His, both nature and needs, were more complex than most; she’d realized that sometime ago—it was part of the attraction he held for her, that he was different from others, that he needed and wanted on a somewhat different scale, on a different plane.
Given his dangerous past, he was less disposed to excluding women, infinitely more disposed to using them. She’d sensed that from the first, that he was less inclined than his less adventurous brethren to coddle females; she now knew him well enough to guess that in pursuit of his duty he would have been coldly ruthless. It was that side of his nature that had allowed her to become as involved as she was in their investigations with only relatively minor resistance.
However, with her, that more pragmati
c side had come into direct conflict with something much deeper. With more primitive impulses, all-but-primal instincts, the imperative to keep her forever shielded, tucked away from all harm.
Again and again, that conflict darkened his eyes. His jaw would set, he would glance at her briefly, hesitate, then leave matters as they were.
Adjustment. Him to her, her to him.
They were meshing together, step by step learning the ways in which their lives would interlock. Yet that fundamental clash remained; she suspected it always would.

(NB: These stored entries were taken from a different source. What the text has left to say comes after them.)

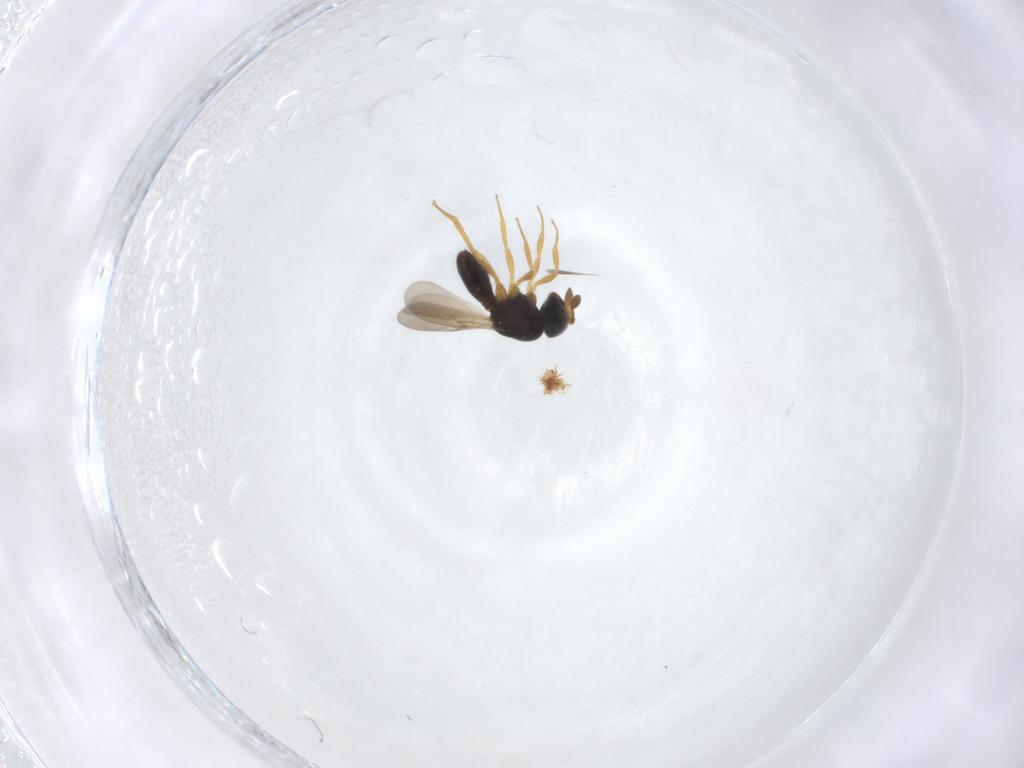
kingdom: Animalia
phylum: Arthropoda
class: Insecta
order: Hymenoptera
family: Scelionidae
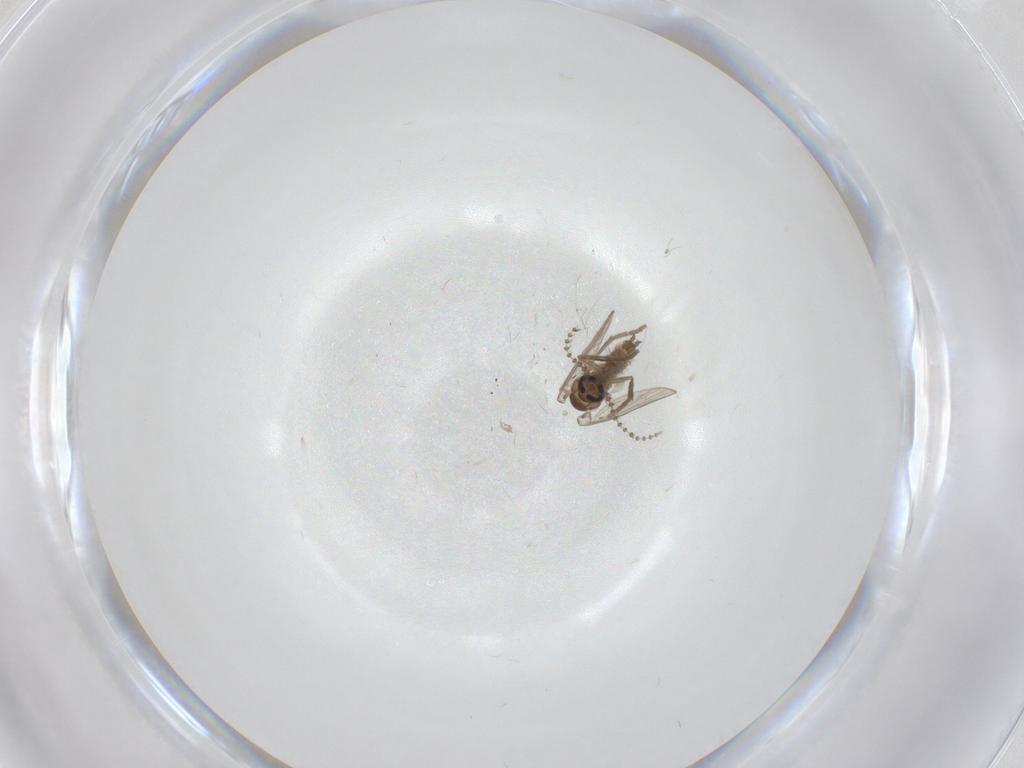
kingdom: Animalia
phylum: Arthropoda
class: Insecta
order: Diptera
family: Psychodidae
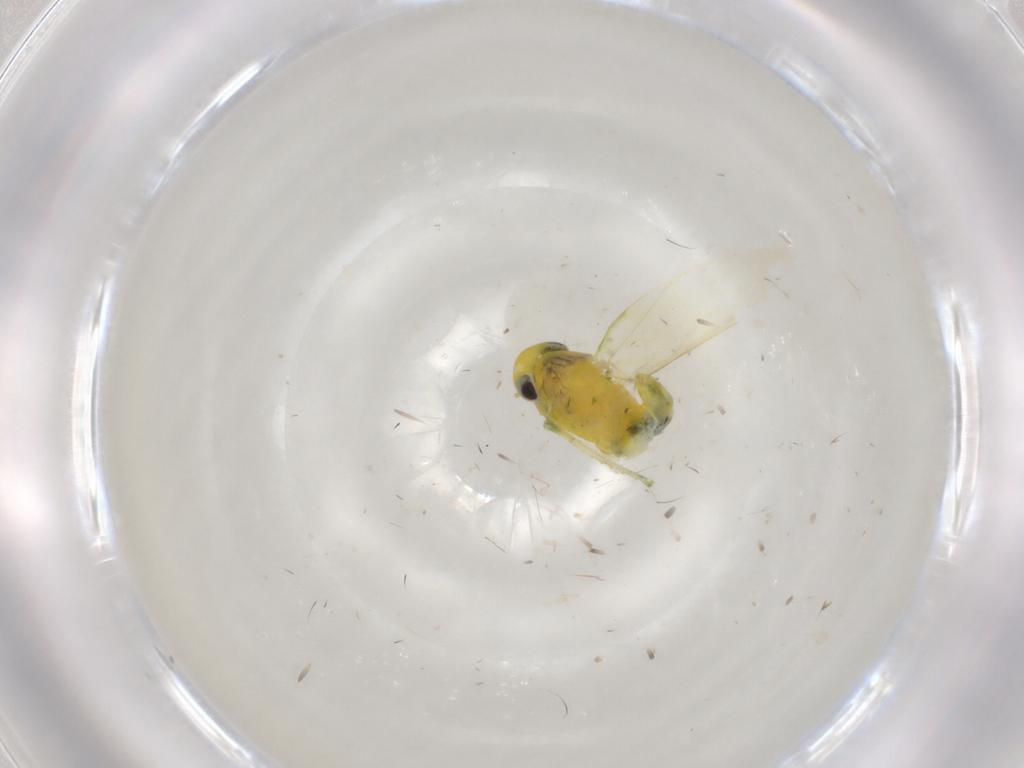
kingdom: Animalia
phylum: Arthropoda
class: Insecta
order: Hemiptera
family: Cicadellidae
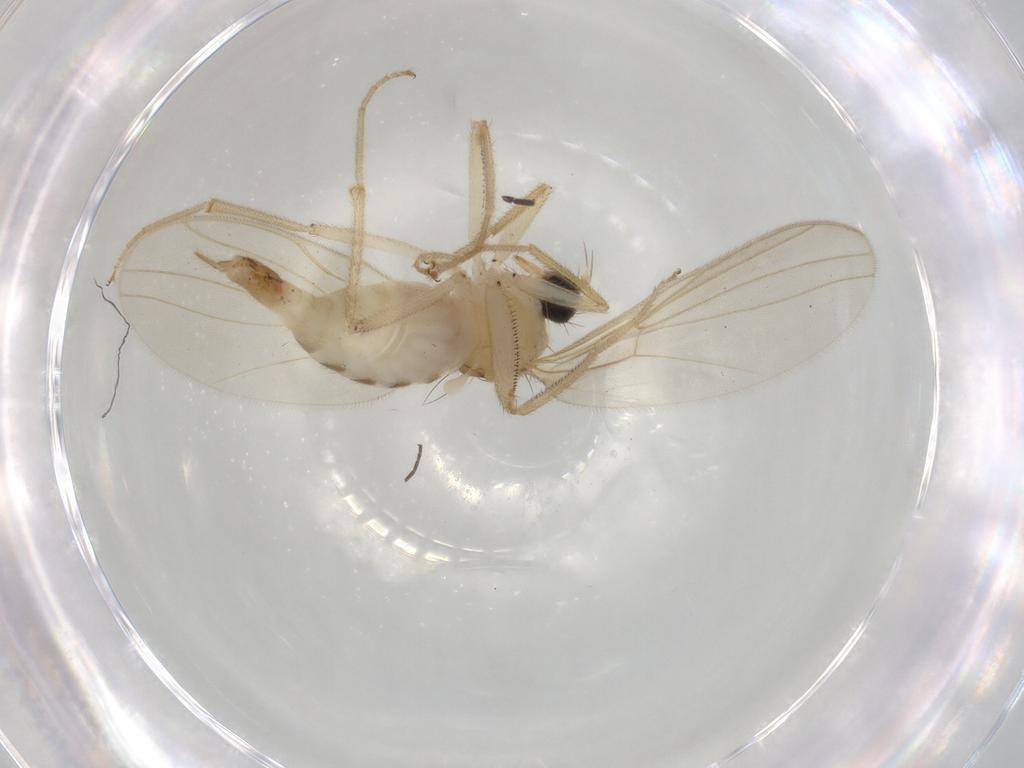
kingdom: Animalia
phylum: Arthropoda
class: Insecta
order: Diptera
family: Hybotidae
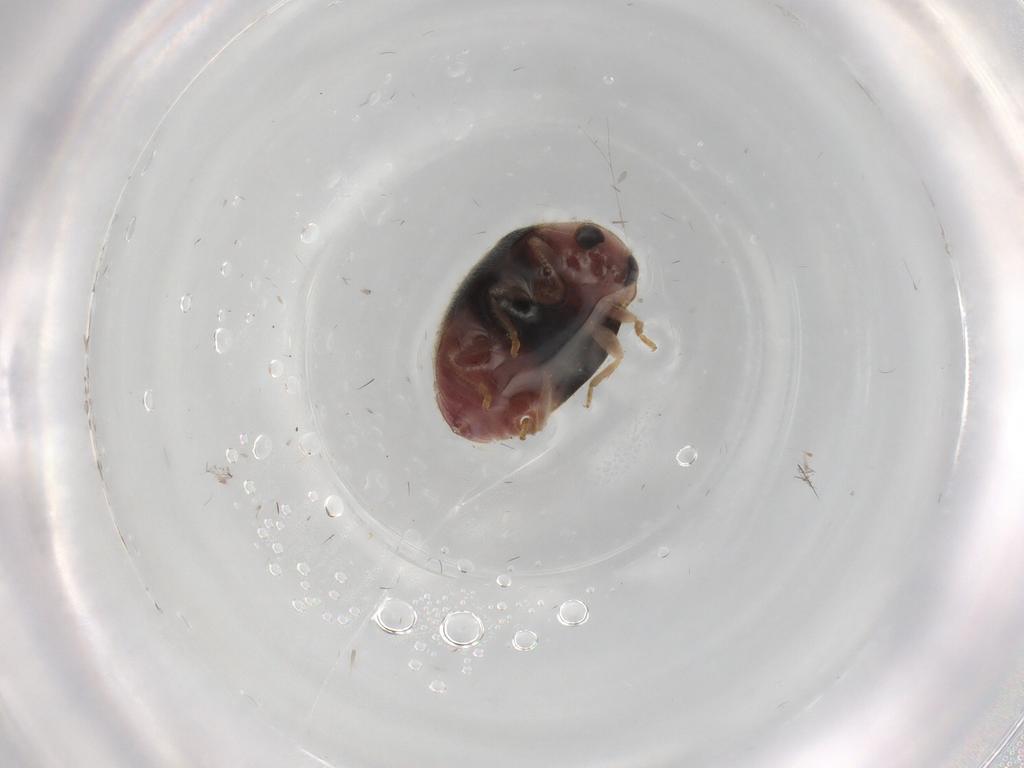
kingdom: Animalia
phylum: Arthropoda
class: Insecta
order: Coleoptera
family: Coccinellidae
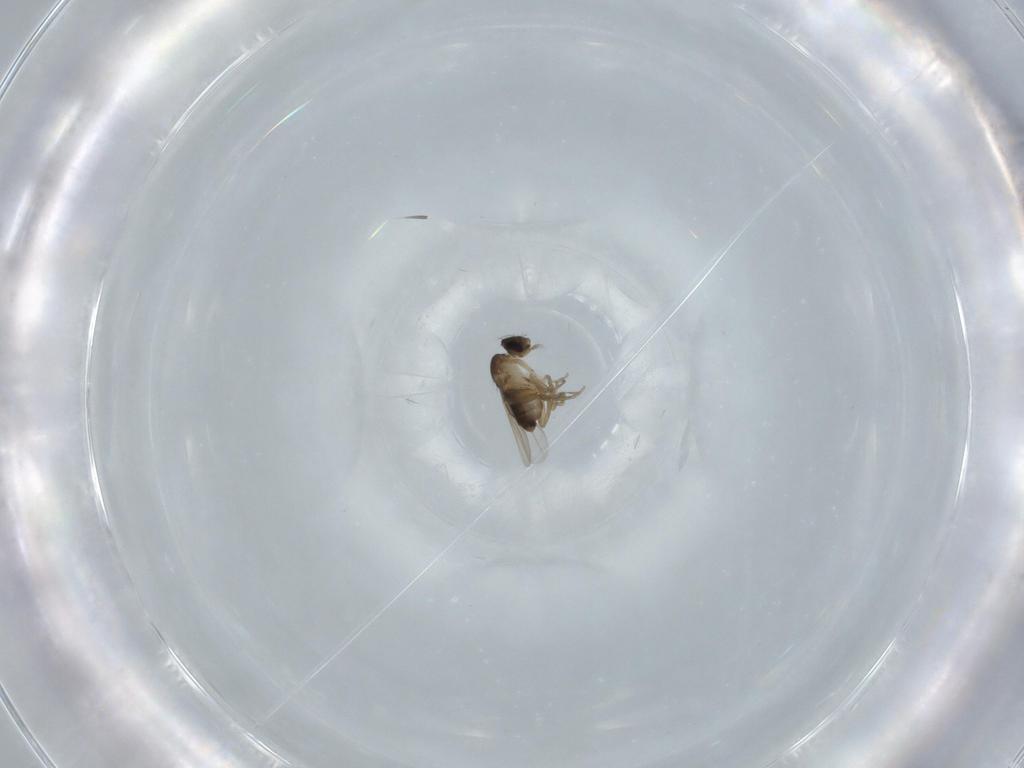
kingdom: Animalia
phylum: Arthropoda
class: Insecta
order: Diptera
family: Phoridae
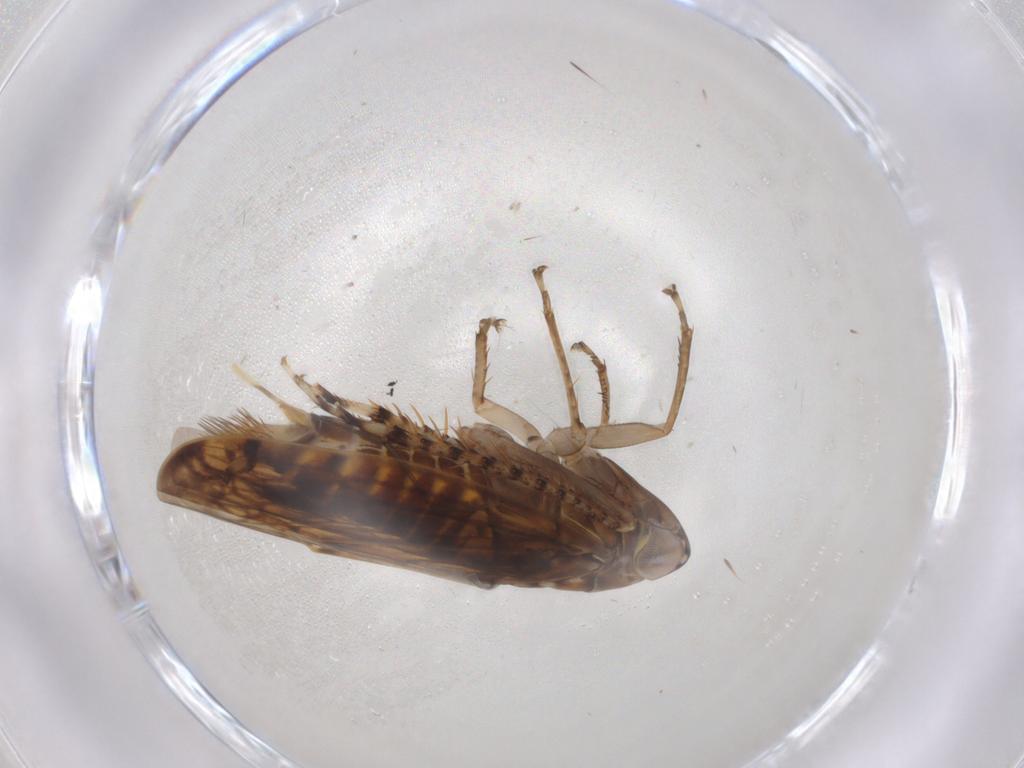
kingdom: Animalia
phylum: Arthropoda
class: Insecta
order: Hemiptera
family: Cicadellidae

She would have to bear with it, adjust to it. Accept but not react to his repressed but still present instincts and suspicions. She didn’t believe he’d put the latter into words, not even to himself, yet they remained, beneath all his strengths, the weaknesses she’d brought forth. She’d told him, admitted why she didn’t easily accept help, could not easily trust him or anyone with things that mattered to her.
Logically, consciously, he believed in her decision to trust him, to accept him into the innermost sphere of her life. At a deeper, instinctive level, he kept watching for signs she would forget.
For any sign she was excluding him.
She’d hurt him once in precisely that way. She wouldn’t do so again, but only time would teach him that.
His gift to her had been, from the first, to accept her as she was. Her gift in return would be to accept all he was and give him the time to lose his suspicions.
To learn to trust her as she did him.
Jeremy joined them; her uncle seized the moment to talk estates with Tristan.
“Well, sis.” Jeremy glanced around at the company. “I can see you here, with all these ladies, organizing them, keeping the whole household ticking smoothly along.” He grinned at her, then sobered. “Their gain. We’ll miss you.”
She smiled, put her hand on his arm, squeezed. “I haven’t left you yet.”
Jeremy lifted his gaze to Tristan, beyond her. Half smiled as he looked back at her. “I think you’ll find you have.”
Chapter Eighteen
For all his relative naïveté, Jeremy was correct in one respect—Tristan clearly considered their union already accepted, established, acknowledged.
The Warsinghams were the first to leave, Gertie with them. When Humphrey and Jeremy prepared to follow them, Tristan trapped her hand on his sleeve and declared that he and she had matters pertaining to their future that they needed to discuss in private. He would see her home in his carriage in half an hour or so.
He stated it so glibly, with such complete assurance, everyone meekly nodded and fell into line. Humphrey and Jeremy departed; his great-aunts and cousins bade them good night and retired.